(Exercise data)

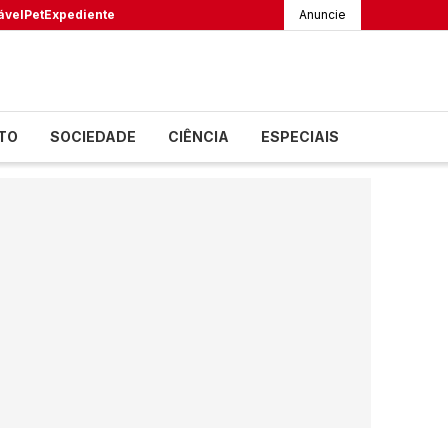
ável
Pet
Expediente
Anuncie
TO
SOCIEDADE
CIÊNCIA
ESPECIAIS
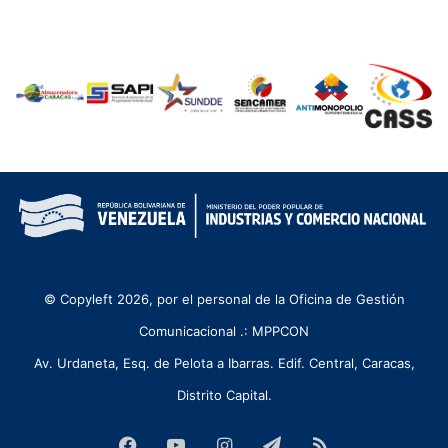
© Copyleft 2026, por el personal de la Oficina de Gestión
Comunicacional .: MPPCON
Av. Urdaneta, Esq. de Pelota a Ibarras. Edif. Central, Caracas,
Distrito Capital.
Facebook
YouTube
Instagram
Telegram
RSS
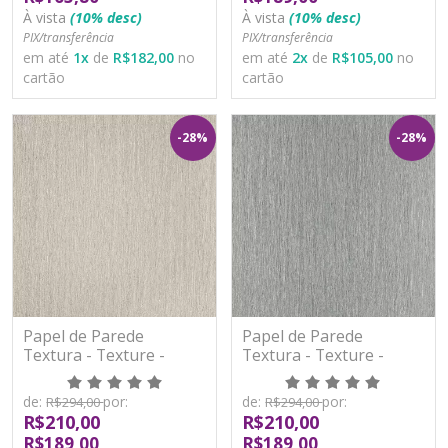
À vista
(10% desc)
À vista
(10% desc)
PIX/transferência
PIX/transferência
em até
1
x
de
R$182,00
no
em até
2
x
de
R$105,00
no
cartão
cartão
-28%
-28%
Papel de Parede
Papel de Parede
Textura - Texture -
Textura - Texture -
YS970502 - TNT/Vinilíco
YS970505 - TNT/Vinilíco
de:
por:
de:
por:
R$294,00
R$294,00
R$210,00
R$210,00
R$189,00
R$189,00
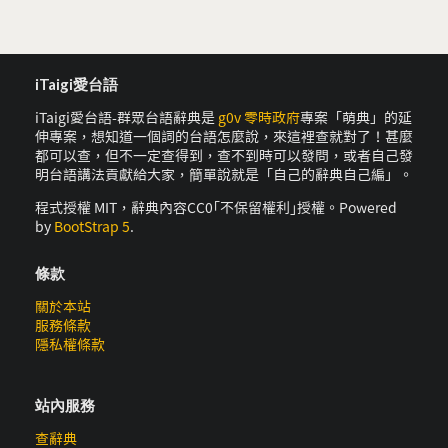
iTaigi愛台語
iTaigi愛台語-群眾台語辭典是
g0v 零時政府
專案「萌典」的延
伸專案，想知道一個詞的台語怎麼說，來這裡查就對了！甚麼
都可以查，但不一定查得到，查不到時可以發問，或者自己發
明台語講法貢獻給大家，簡單說就是「自己的辭典自己編」。
程式授權 MIT，辭典內容CC0｢不保留權利｣授權。Powered
by
BootStrap 5
.
條款
關於本站
服務條款
隱私權條款
站內服務
查辭典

(End Exercise data)

Go through the data and return every word of it verbatim, leaving out the pictures.

ável
Pet
Expediente
Anuncie
TO
SOCIEDADE
CIÊNCIA
ESPECIAIS
© Copyleft 2026, por el personal de la Oficina de Gestión
Comunicacional .: MPPCON
Av. Urdaneta, Esq. de Pelota a Ibarras. Edif. Central, Caracas,
Distrito Capital.
Facebook
YouTube
Instagram
Telegram
RSS
À vista
(10% desc)
À vista
(10% desc)
PIX/transferência
PIX/transferência
em até
1
x
de
R$182,00
no
em até
2
x
de
R$105,00
no
cartão
cartão
-28%
-28%
Papel de Parede
Papel de Parede
Textura - Texture -
Textura - Texture -
YS970502 - TNT/Vinilíco
YS970505 - TNT/Vinilíco
de:
por:
de:
por:
R$294,00
R$294,00
R$210,00
R$210,00
R$189,00
R$189,00
iTaigi愛台語
iTaigi愛台語-群眾台語辭典是
g0v 零時政府
專案「萌典」的延
伸專案，想知道一個詞的台語怎麼說，來這裡查就對了！甚麼
都可以查，但不一定查得到，查不到時可以發問，或者自己發
明台語講法貢獻給大家，簡單說就是「自己的辭典自己編」。
程式授權 MIT，辭典內容CC0｢不保留權利｣授權。Powered
by
BootStrap 5
.
條款
關於本站
服務條款
隱私權條款
站內服務
查辭典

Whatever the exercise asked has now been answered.